=== Source extract ===
[Start]

SCHIFFMAN: According to indigenous philosophy, humans, as well as animals and plants, exist not for their own sake alone but in order to serve one another and to advance the sacred purposes of life itself. Scholars say that most Native American languages have no word to convey what we mean by the English term "rights," a concept which is central to our own modern, individualistic world-view. But these languages are rich in expressions which speak of the complex net of mutual responsibilities. Responsibilities which bind us to one another, and to the Earth itself.
SWAMP: Everything has its original instruction. Everything performs according to what they were given as a responsibility.
SCHIFFMAN: Jake Swamp's chiseled features and dignified manner suit his role as a chief of the Mohawk Nation.
SWAMP: Human beings were given a responsibility. That's to take care of the Earth. And many of the people have neglected their responsibility. Instead, they have gone the other way. But there's still time to turn around and bring them back.
SCHIFFMAN: Jake Swamp says that the first Americans were given a series of prophecies by the Creator, warning of the environmental crisis which now confronts us. The Algonquin prophecy has been preserved in pictographs, beaded onto belts of wampum, carved meticulously out of shell. His traditional elders asked Evan Pritchard to speak out about it.
PRITCHARD: The specifics of the prophecy were that there would be fish dying in the waters because they would be poisoned by the water, which is happening. And it's said that the sun will look different. And because of the ionosphere and changes in the ozone, the sun does look different. And it's said that the trees, the maple trees, will begin to die from the top down. Now, they couldn't have known about acid rain, but that's how acid rain affects maple trees.
NICHOLSON: Our trees are dying from the top down. Many, many, many trees are dying where I'm from.
SCHIFFMAN: Pat Nicholson, or Three Rivers, as she is called, is a sprightly grandmother from Hurricane Mills, Tennessee.
NICHOLSON: I believe that our Earth is all we have. I believe that this is the Garden that's spoken of in the Biblical text. And I believe it is our responsibility to take care of it.
(A bubbling brook, bird calls)
SCHIFFMAN: Pat Nicholson's Cherokee ancestors called this southern hill country The Land of Many Waters because of the abundant streams which course through it. But those streams have been running muddy and polluted lately. Logging and open pit mining have wreaked havoc in many parts of the Appalachians, Pat Nicholson says. And she's observed a pall of smog from industrial sources in the Midwest hanging over the smoky mountains on many mornings. She believes it's led to the dying of trees from the top down, in fulfillment of the ancient prophecy.
(A man and a group sings to guitar accompaniment)
SCHIFFMAN: The Cherokee and other southern tribes were amongst the first converted to Christianity, as this Christian hymn in the Cherokee language bears witness. Pat Nicholson was brought up as a Christian in the hill country that she calls the buckle of the Bible Belt. But like many others of indigenous ancestry, she's been exploring her native roots in recent years.

[End]

=== Task objective ===
In the transcript above, list each sign that Evan Pritchard says the Algonquin prophecy foretold.

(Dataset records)
[Start]

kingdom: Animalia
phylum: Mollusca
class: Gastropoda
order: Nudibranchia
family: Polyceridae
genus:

[End]

=== The solution ===
- Fish dying in the waters because the water would poison them
- The sun looking different
- The trees, the maple trees, beginning to die from the top down